Google's RDFa a Damp Squib
It's been an interesting week for embedding metadata in HTML. Yesterday I was exploring html5 microdata and today Google announce support for RDFa. At first this announcement seemed like a big deal - Google supporting the web of data in a big way, a real push into the world of open structured data. However, a closer look reveals that Google have basically missed the point of RDFa. The RDFa support is limited to the properties and classes defined on a hastily thrown together site called data-vocabulary.org. There you will find classes for Person and Organization and properties for names and addresses, completely ignoring the millions of pieces of data using well established terms from FOAF and the like. That means everyone has to rewrite all their data to use Google's schema if they want to be featured on Google's search engine. Its like saying you have to write your pages using Google's own version of html where all the tags have slightly different spellings to be listed in their search engine!
The result is a hobbled implementation of RDFa. They've taken the worst part - the syntax - and thrown away the best - the decentralized vocabularies of terms. It's like using microformats without the one thing they do well: the simplicity. This is why I believe Google missed the point. They made the mistake of treating RDFa as an alternative to microformats, which completely ignores its true strength as a structured data format.

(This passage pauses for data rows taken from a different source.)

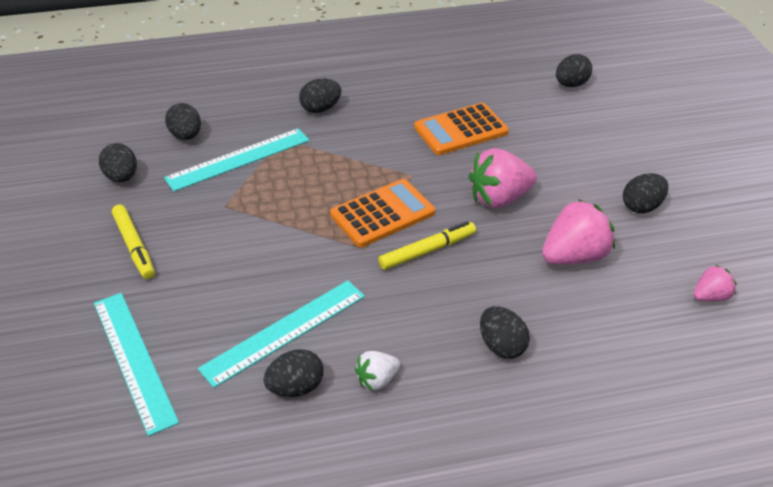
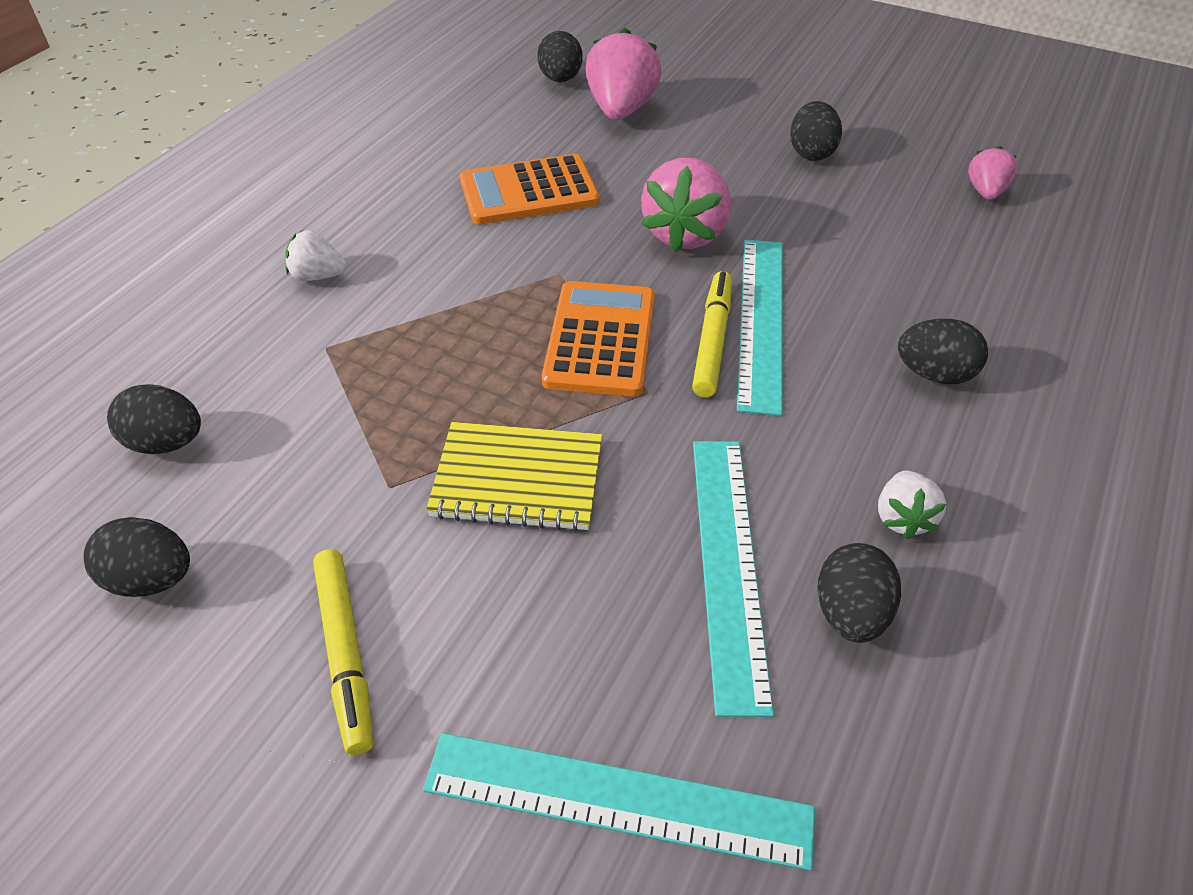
camera: 50 degrees left, 5 degrees up
(134, 246) = (346, 653): yellow marker -> yellow marker turned 60 degrees clockwise
(238, 159) = (306, 414): turquoise ruler -> turquoise ruler (761, 321)
(266, 239) = (518, 479): none -> yellow notebook
(320, 109) = (318, 276): black egg -> white strawberry
(461, 130) = (529, 192): orange calculator -> orange calculator turned 60 degrees clockwise
(574, 256) = (840, 238): pink strawberry -> pink strawberry (621, 110)

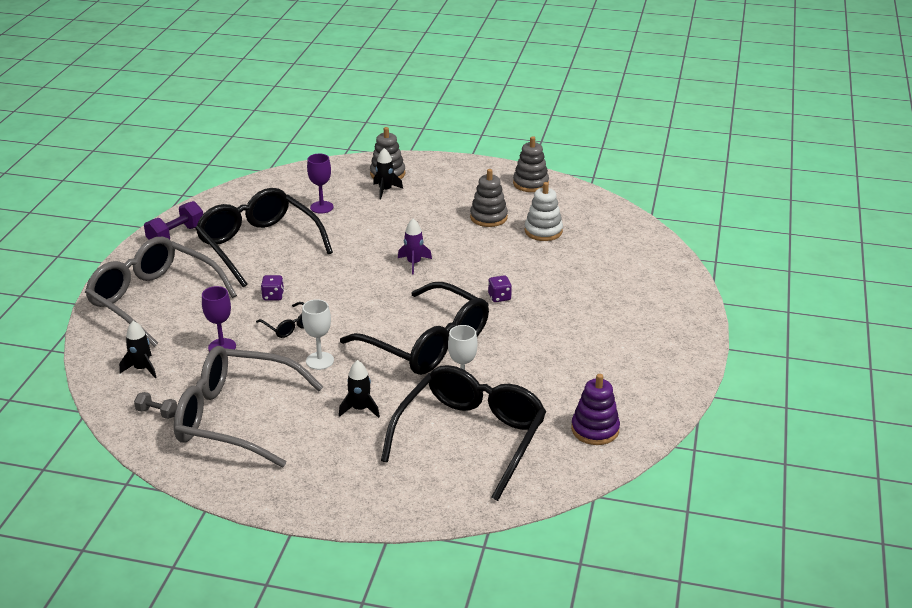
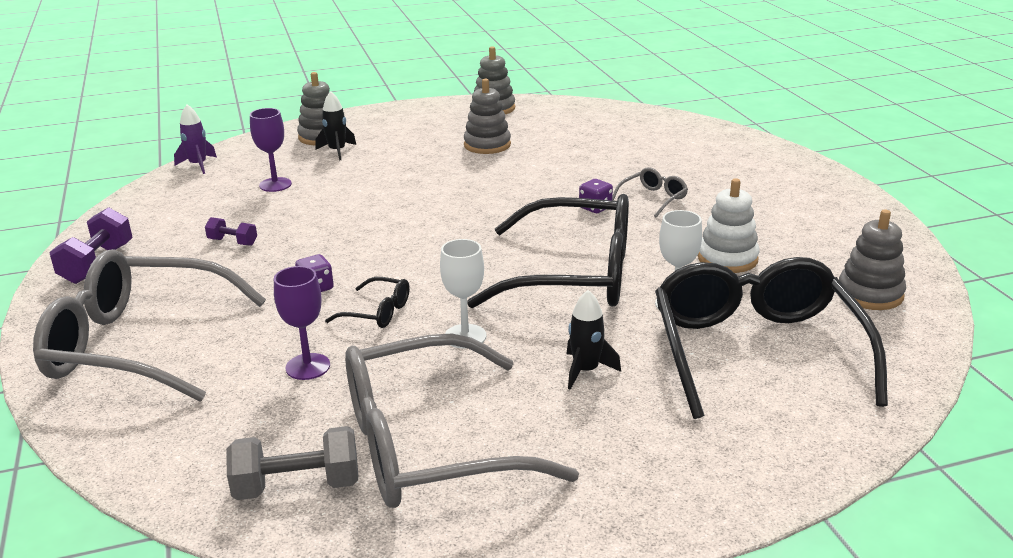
camera: 30 degrees left, 5 degrees down
(142, 368) = (209, 436): black rocket -> none
(157, 413) = (297, 486): grey dumbbell -> grey dumbbell, size x1.75
(258, 245) = (233, 242): black glasses -> purple dumbbell
(414, 263) = (457, 205): purple rocket -> purple rocket (198, 165)
(543, 231) = (561, 141): white stacking toy -> white stacking toy (727, 259)
(547, 303) = (653, 198): none -> grey glasses
(595, 429) = (870, 294): purple stacking toy -> grey stacking toy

As I twittered earlier: it seems odd that Google, a company that thrived on the open messy web, seeks to ignore it and go for a controlled vocabulary. I'm hoping that this is just a toe in the water and more will come. But there's a part of me that thinks otherwise. Surely there's no way the smart people in Google didn't know about the existing vocabularies and data for people, places, reviews and businesses? We've all seen large companies claim support for key standards yet deliver partial or broken implementations and some companies use that as a deliberate tactic to undermine the standard itself, to break interoperability or make it impossibly hard. Its very easy for these situations to be explained away as a mistake, or as a work in progress, but we need to push and dig deeper and hold companies to their very public claims.